» **DATA**:
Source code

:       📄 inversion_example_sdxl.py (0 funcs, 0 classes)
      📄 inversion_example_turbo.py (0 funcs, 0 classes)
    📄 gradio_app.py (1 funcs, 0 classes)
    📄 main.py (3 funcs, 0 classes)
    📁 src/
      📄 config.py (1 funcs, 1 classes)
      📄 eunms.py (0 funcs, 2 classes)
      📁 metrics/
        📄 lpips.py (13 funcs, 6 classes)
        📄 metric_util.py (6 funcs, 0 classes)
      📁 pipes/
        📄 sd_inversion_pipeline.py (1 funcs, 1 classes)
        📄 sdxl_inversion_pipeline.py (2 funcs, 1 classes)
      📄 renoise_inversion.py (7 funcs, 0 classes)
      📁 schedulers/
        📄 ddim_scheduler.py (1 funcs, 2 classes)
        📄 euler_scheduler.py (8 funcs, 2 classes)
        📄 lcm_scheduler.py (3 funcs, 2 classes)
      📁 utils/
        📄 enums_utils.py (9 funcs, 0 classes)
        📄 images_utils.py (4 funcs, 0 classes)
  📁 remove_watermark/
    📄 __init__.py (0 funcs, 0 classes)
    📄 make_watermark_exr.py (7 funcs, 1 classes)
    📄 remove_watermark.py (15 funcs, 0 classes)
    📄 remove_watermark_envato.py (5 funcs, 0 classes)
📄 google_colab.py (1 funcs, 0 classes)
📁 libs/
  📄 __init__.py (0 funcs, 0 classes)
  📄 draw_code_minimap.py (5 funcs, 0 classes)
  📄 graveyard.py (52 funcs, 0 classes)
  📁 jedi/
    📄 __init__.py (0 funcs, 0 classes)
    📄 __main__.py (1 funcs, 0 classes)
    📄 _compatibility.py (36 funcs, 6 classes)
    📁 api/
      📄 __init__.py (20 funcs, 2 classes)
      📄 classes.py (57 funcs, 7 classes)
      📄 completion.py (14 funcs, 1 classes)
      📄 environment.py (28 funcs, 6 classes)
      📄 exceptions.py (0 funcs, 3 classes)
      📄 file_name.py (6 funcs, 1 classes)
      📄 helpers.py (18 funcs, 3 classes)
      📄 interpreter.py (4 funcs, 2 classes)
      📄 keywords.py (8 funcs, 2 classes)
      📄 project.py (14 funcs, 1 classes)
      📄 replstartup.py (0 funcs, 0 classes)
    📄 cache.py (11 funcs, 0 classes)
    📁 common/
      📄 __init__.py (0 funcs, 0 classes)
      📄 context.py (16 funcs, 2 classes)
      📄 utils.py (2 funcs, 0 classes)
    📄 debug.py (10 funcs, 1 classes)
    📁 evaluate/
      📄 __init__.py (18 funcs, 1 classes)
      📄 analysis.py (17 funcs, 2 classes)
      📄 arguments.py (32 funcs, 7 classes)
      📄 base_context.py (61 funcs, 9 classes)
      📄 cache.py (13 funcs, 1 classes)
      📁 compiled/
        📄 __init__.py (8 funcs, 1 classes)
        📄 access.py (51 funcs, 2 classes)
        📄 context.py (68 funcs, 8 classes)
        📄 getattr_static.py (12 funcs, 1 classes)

» **WORK ORDER**: Reproduce the data above in full, with no line missing.

» **ANSWER SECTION**:
Source code

:       📄 inversion_example_sdxl.py (0 funcs, 0 classes)
      📄 inversion_example_turbo.py (0 funcs, 0 classes)
    📄 gradio_app.py (1 funcs, 0 classes)
    📄 main.py (3 funcs, 0 classes)
    📁 src/
      📄 config.py (1 funcs, 1 classes)
      📄 eunms.py (0 funcs, 2 classes)
      📁 metrics/
        📄 lpips.py (13 funcs, 6 classes)
        📄 metric_util.py (6 funcs, 0 classes)
      📁 pipes/
        📄 sd_inversion_pipeline.py (1 funcs, 1 classes)
        📄 sdxl_inversion_pipeline.py (2 funcs, 1 classes)
      📄 renoise_inversion.py (7 funcs, 0 classes)
      📁 schedulers/
        📄 ddim_scheduler.py (1 funcs, 2 classes)
        📄 euler_scheduler.py (8 funcs, 2 classes)
        📄 lcm_scheduler.py (3 funcs, 2 classes)
      📁 utils/
        📄 enums_utils.py (9 funcs, 0 classes)
        📄 images_utils.py (4 funcs, 0 classes)
  📁 remove_watermark/
    📄 __init__.py (0 funcs, 0 classes)
    📄 make_watermark_exr.py (7 funcs, 1 classes)
    📄 remove_watermark.py (15 funcs, 0 classes)
    📄 remove_watermark_envato.py (5 funcs, 0 classes)
📄 google_colab.py (1 funcs, 0 classes)
📁 libs/
  📄 __init__.py (0 funcs, 0 classes)
  📄 draw_code_minimap.py (5 funcs, 0 classes)
  📄 graveyard.py (52 funcs, 0 classes)
  📁 jedi/
    📄 __init__.py (0 funcs, 0 classes)
    📄 __main__.py (1 funcs, 0 classes)
    📄 _compatibility.py (36 funcs, 6 classes)
    📁 api/
      📄 __init__.py (20 funcs, 2 classes)
      📄 classes.py (57 funcs, 7 classes)
      📄 completion.py (14 funcs, 1 classes)
      📄 environment.py (28 funcs, 6 classes)
      📄 exceptions.py (0 funcs, 3 classes)
      📄 file_name.py (6 funcs, 1 classes)
      📄 helpers.py (18 funcs, 3 classes)
      📄 interpreter.py (4 funcs, 2 classes)
      📄 keywords.py (8 funcs, 2 classes)
      📄 project.py (14 funcs, 1 classes)
      📄 replstartup.py (0 funcs, 0 classes)
    📄 cache.py (11 funcs, 0 classes)
    📁 common/
      📄 __init__.py (0 funcs, 0 classes)
      📄 context.py (16 funcs, 2 classes)
      📄 utils.py (2 funcs, 0 classes)
    📄 debug.py (10 funcs, 1 classes)
    📁 evaluate/
      📄 __init__.py (18 funcs, 1 classes)
      📄 analysis.py (17 funcs, 2 classes)
      📄 arguments.py (32 funcs, 7 classes)
      📄 base_context.py (61 funcs, 9 classes)
      📄 cache.py (13 funcs, 1 classes)
      📁 compiled/
        📄 __init__.py (8 funcs, 1 classes)
        📄 access.py (51 funcs, 2 classes)
        📄 context.py (68 funcs, 8 classes)
        📄 getattr_static.py (12 funcs, 1 classes)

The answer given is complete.